RE: BUG #17757: Not honoring huge_pages setting during initdb causes DB crash in Kubernetes

Sisson, David <david.sisson@dell.com>

From: "Sisson, David" <David.Sisson@dell.com>
To: Andres Freund <andres@anarazel.de>, Tomas Vondra <tomas.vondra@enterprisedb.com>
Cc: Tom Lane <tgl@sss.pgh.pa.us>, "pgsql-bugs@lists.postgresql.org" <pgsql-bugs@lists.postgresql.org>, "Sisson, David" <David.Sisson@dell.com>
Date: 2023-01-23T19:26:09Z
Lists: pgsql-bugs
I believe something should be done with PostgreSQL because we are configuring huge_pages = off in the standard "postgresql.conf" file.
huge_pages can be turned on through outside manipulation but it can't be turned off.
Not without altering the sample config file.

Thanks,
David Angel   😊



Internal Use - Confidential

-----Original Message-----
From: Andres Freund <andres@anarazel.de> 
Sent: Saturday, January 21, 2023 8:08 PM
To: Tomas Vondra
Cc: Tom Lane; Sisson, David; pgsql-bugs@lists.postgresql.org
Subject: Re: BUG #17757: Not honoring huge_pages setting during initdb causes DB crash in Kubernetes


[EXTERNAL EMAIL] 

Hi,

On 2023-01-22 01:55:01 +0100, Tomas Vondra wrote:
> I'm not sure we'd be keen to backpatch a change of the default, but 
> maybe we would ...

After figuring out that it's clearly a configuration issue *somewhere* outside of postgres's remit, I'm not that sure it's worth doing something concretely to avoid the SIGBUS issue.


But if we end up doing something, I think a parameter triggering use of MAP_POPULATE would be a good idea.

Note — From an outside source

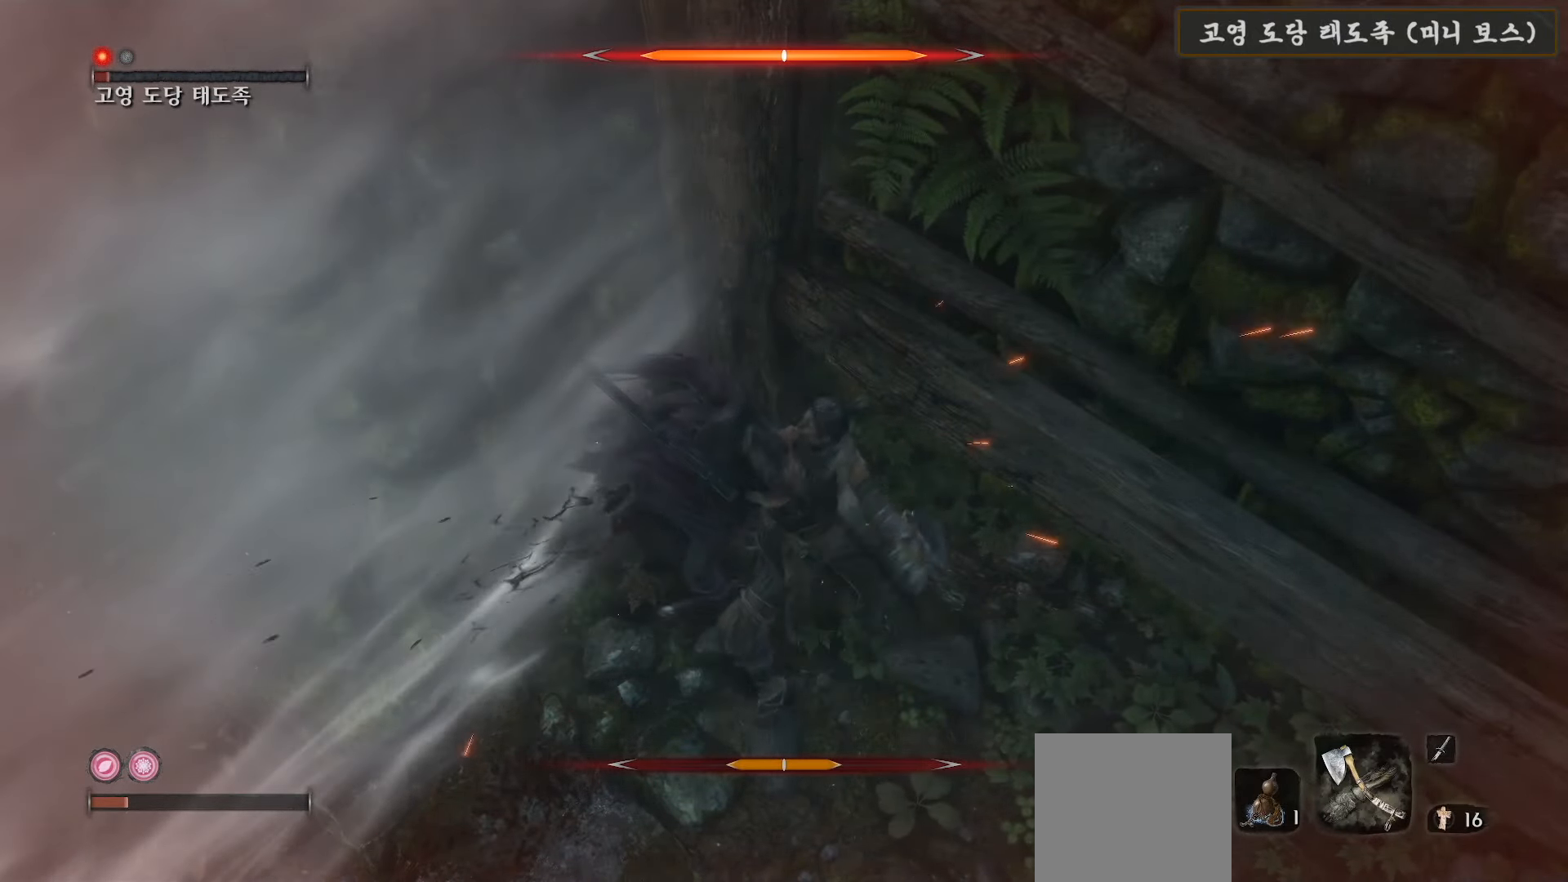
{"buttons": ["R1"], "left_stick": "up", "right_stick": "center", "events": [[67, "R1", "down"], [183, "R1", "up"], [283, "R1", "down"], [367, "R1", "up"], [483, "R1", "down"]]}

It's actually useful outside of the SIGBUS issue, because benchmarks reach a steady state noticably more quickly when using it.

OTOH, in a production scenario with large shared_buffers I'd probably not want to use it, because getting up more quickly and and distributing the memory initialization across across cores is more important.


I think it'd be ok to explicitly specify such an option in initdb - after all, initdb does do work to determine the correct shared buffers size etc, and MAP_POPULATE will lead to a more reliable determination.  Not just with huge pages, but also with "small" pages and system-level memory overcommit.

Greetings,

Andres Freund